Malgré les difficultés, l’UTT a fait le choix d'utiliser des fonds de roulement pour investir et développer de nouvelles sources de financement. // ©  Emmanuel Laroche
Des "difficultés financières avérées", voire un "risque d’insoutenabilité à court ou moyen terme" : tels étaient les termes utilisés par la Cour des comptes, en mai 2018, pour décrire la situation de certaines universités. Ces établissements ont-ils depuis redressé la barre ? EducPros fait le tour des solutions et des initiatives de quatre d’entre eux.

Nombre d’étudiants en hausse, effectifs d’enseignants-chercheurs qui stagnent, vieillissement des membres du personnel entraînant mécaniquement une hausse de la masse salariale… Les défis auxquels font face les universités sont nombreux. Et pour certaines, ils relèvent d’un numéro d’équilibriste.
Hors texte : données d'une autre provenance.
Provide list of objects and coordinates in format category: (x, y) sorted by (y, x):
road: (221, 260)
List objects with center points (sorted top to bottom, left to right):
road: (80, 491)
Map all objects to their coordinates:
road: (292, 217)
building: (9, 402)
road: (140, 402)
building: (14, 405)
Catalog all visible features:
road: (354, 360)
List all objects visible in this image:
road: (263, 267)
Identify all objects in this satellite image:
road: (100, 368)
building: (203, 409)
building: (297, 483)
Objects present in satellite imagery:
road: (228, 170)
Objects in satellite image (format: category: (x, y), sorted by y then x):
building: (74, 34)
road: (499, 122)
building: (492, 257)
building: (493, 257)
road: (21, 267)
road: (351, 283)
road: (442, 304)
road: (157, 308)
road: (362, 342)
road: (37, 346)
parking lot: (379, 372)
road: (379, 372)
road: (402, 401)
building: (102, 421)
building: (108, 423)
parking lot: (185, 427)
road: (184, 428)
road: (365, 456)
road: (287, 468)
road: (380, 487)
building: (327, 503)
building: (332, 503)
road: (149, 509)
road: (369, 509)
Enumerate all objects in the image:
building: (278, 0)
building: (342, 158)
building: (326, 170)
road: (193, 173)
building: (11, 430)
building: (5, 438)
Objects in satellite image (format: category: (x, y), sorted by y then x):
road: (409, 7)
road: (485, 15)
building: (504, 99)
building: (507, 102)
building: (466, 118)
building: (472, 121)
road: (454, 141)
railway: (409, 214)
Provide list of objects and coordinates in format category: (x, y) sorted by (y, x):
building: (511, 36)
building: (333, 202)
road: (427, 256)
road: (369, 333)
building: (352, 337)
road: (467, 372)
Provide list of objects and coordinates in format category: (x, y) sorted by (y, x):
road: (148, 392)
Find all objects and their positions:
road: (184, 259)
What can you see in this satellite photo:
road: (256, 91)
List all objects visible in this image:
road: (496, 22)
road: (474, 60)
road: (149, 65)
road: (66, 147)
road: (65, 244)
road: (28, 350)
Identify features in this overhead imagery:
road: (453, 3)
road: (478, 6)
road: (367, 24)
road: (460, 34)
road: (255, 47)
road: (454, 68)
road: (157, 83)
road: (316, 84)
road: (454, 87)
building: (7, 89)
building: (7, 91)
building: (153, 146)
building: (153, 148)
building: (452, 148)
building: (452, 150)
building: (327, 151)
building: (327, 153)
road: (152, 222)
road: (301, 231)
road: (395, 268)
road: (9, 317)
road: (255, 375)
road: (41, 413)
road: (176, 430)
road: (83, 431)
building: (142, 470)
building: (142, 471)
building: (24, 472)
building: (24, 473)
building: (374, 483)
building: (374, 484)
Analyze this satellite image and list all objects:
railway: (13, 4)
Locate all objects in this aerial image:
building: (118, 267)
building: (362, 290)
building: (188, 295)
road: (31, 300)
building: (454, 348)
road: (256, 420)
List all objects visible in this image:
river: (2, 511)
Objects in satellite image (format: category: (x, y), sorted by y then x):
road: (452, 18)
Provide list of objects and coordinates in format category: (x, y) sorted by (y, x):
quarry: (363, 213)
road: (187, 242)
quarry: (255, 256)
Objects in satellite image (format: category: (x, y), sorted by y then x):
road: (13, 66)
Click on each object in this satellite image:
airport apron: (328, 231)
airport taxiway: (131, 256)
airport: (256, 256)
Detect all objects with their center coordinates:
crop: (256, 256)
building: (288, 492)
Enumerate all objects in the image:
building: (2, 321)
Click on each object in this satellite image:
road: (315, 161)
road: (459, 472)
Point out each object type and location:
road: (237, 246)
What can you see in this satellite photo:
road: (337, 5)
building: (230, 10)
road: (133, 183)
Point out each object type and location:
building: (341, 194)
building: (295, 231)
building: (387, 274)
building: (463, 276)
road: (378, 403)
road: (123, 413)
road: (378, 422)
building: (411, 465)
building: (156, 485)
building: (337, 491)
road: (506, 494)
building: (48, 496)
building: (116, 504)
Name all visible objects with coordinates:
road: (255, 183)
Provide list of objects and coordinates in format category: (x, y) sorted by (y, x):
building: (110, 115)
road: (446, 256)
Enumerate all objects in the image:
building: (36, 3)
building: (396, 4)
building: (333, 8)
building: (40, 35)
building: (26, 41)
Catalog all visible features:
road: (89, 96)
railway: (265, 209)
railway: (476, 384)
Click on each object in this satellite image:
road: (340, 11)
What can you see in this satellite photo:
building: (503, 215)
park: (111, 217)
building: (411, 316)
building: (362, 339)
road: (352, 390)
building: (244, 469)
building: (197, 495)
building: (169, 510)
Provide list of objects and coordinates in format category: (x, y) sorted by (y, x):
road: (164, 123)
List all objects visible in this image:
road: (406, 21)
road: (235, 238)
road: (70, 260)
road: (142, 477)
En mai 2018, la Cour des comptes a épinglé sept universités et une école d’ingénieur. Dans son viseur, l’École centrale de Nantes, ainsi que les universités de Limoges, Orléans, Pau, Toulouse 3-Paul-Sabatier, Grenoble-Alpes, Lille, et l’UTT (université de Technologie de Troyes). Ces quatre dernières dressent pour EducPros un bilan de leur situation économique, et détaillent les mesures mises en place. Un recueil de "bonnes pratiques" en somme.

Composer avec des frais incompressibles

Le mot qui fâche le plus, lorsqu’on discute avec les responsables concernés, tient en trois lettres: GVT. Trois établissements sur les quatre interrogées, sont concernées par ce glissement vieillesse technicité : Lille, Toulouse et Grenoble-Alpes. Dans cette dernière structure, le directeur général des services, Joris Benelle, assure que c’est "la principale raison" des difficultés financières.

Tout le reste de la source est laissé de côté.